News

GA4GH shares seven open source projects as part of Google Summer of Code 2021


For the seventh year in a row, the Global Alliance for Genomics and Health (GA4GH) is participating in Google Summer of Code (GSoC)—a global program that brings student developers into open source software development. 

As a global standards organization, GA4GH develops technical specifications to promote harmonization and interoperable analysis of genomic and related health information. An increase in open source tools and implementations drawing upon GA4GH standards will help the broader scientific community converge on common data models and processes, advancing research and clinical care.

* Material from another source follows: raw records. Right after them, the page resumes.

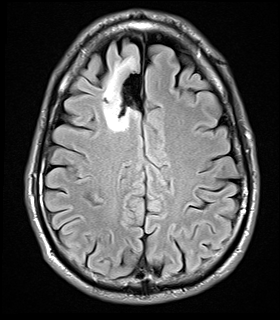
Brain MRI from a brain-tumour surgery series, one axial slice; position 10 of 32 along the scan axis; T2 FLAIR; 5 mm slice thickness; 280 × 320 image matrix. Case-level facts recorded for this patient, not image findings: histopathology: Glial fibroma; tumour location: Right Frontal.
Structures marked on this image (manually delineated by an expert):
- tumour: bounding box <103,57,141,133> (left, top, right, bottom; pixels)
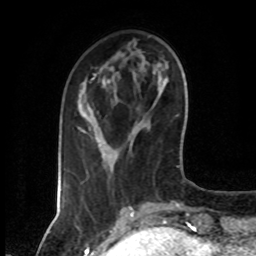
Breast MRI (dynamic contrast-enhanced), one axial slice; position 18 of 80 along the scan axis; cropped to one breast; dynamic contrast-enhanced series, time point 2 of 7 at this slice position (early post-contrast); 1.5 T; TE 4.2 ms, TR 7 ms; 2 mm slice thickness; 256 × 256 image matrix. Female patient.
Structures marked on this image (semi-automatically segmented with operator editing):
- enhancing-tissue mask used for the functional tumour volume (all voxels passing the contrast-enhancement thresholds inside the analysis volume; usually the tumour): bounding box [x1, y1, x2, y2] px = [78, 74, 96, 132]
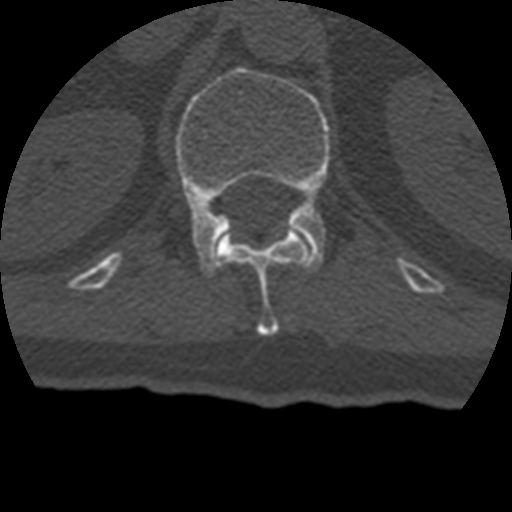
CT including the spine, one axial slice; position 158 of 399 along the scan axis; reconstruction kernel STANDARD; 120 kVp; bone window (W 1800 / L 400 HU); 1.25 mm slice thickness; 512 × 512 image matrix. Patient age 69 years. Case-level facts recorded for this patient, not image findings: primary cancer: prostate.
Structures marked on this image (semi-automatically segmented with operator editing):
- L1 vertebra: bounding box <175,66,330,276> (left, top, right, bottom; pixels)
- T12 vertebra: <215,226,311,336>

The GA4GH community is excited to mentor students from all over the world who are interested in tackling current challenges in genomics. This year, the community will be focusing on the following seven projects:

    1. Pure Rust serverless htsget implementation: The GA4GH htsget API provides a protocol for securely accessing genomic and variation data. While the API is implemented in the Go programming language, this project aims to implement the htsget API in AWS Rust Lambdas, with the goal of demonstrating interoperability and facilitating diverse software options in the field.
    2. vcf2fhir for Structural Variants: The vcf2fhir converter is an open source utility for converting variants from the VCF format, maintained by GA4GH, into HL7 FHIR, an emerging standard for electronic health record interoperability. While the utility currently supports the conversion of simple variants, this project aims to enhance its capabilities by adding conversion of structural variants as well.
    3. React diagram component library for creating pedigree drawing tools: GA4GH is currently developing the GA4GH Pedigree Standard to model pedigree and family information for large scale genomic analysis. To complement the standard, this project aims to develop a React component library that can be used to produce pedigree diagrams based on data stored in a database.
    4. Implement GA4GH TES in Galaxy: GA4GH has recently approved the Task Execution Service (TES) API, a standard enabling federated and distributed computing of tasks across a network of participating compute centers. Galaxy is a popular platform for bioinformatics analysis that helps researchers run analysis workflows in the cloud. This project aims to add support for the TES API in Galaxy in order to increase interoperability between the Galaxy platform and GA4GH-compliant cloud solutions.
    5. Brokering Continuous Delivery through the ELIXIR Cloud service registry: A common problem in rolling out GA4GH service updates to implementations of GA4GH standards is the need for close communication between development and deployment teams. GA4GH Driver Project ELIXIR Cloud & AAI has set up a centralized service registry to track available deployments and provide lists of specific services requested by clients. This project aims to implement a decoupled, publish-subscribe-based continuous integration and delivery solution.
    6. Implement reusable GA4GH UI clients: A major obstacle to operationalizing GA4GH solutions is that various organizations are implementing their own web portals that access GA4GH microservices from the ground up, with little code reuse and contributions from external developers. In order to maximize community productivity and to allow small development teams to contribute meaningfully to this process, this project aims to provide clients with GA4GH microservices that are reusable, user-friendly “micro-frontends.” Specifically, the project will focus on implementing open source clients for the GA4GH Tool Registry Service (TRS) and Data Repository Service (DRS) specifications as Web Components.
    7. Development of a user interface for the Ensembl Variant Effect Predictor neXtProt plugin as one of the community tools hosted on the neXtProt portal: Several open source tools, such as the Ensembl Variant Effect Predictor (VEP), have been developed to predict the structural and functional effects of variants on genes, transcripts, protein sequences, and even regulatory regions. The VEP tool has numerous plugins including a neXtProt plugin, which integrates manually curated information from neXtProt in order to improve the accuracy of predictions. This project aims to develop a web-based user interface for the VEP neXtProt plugin and include it as one of the community tools hosted on the neXtProt portal.

To learn more about GA4GH’s GSoC projects, visit here. Student applications to apply to a GA4GH GSoC project closes on April 13. GA4GH does not endorse or claim ownership of any deliverables developed through the GSoC projects.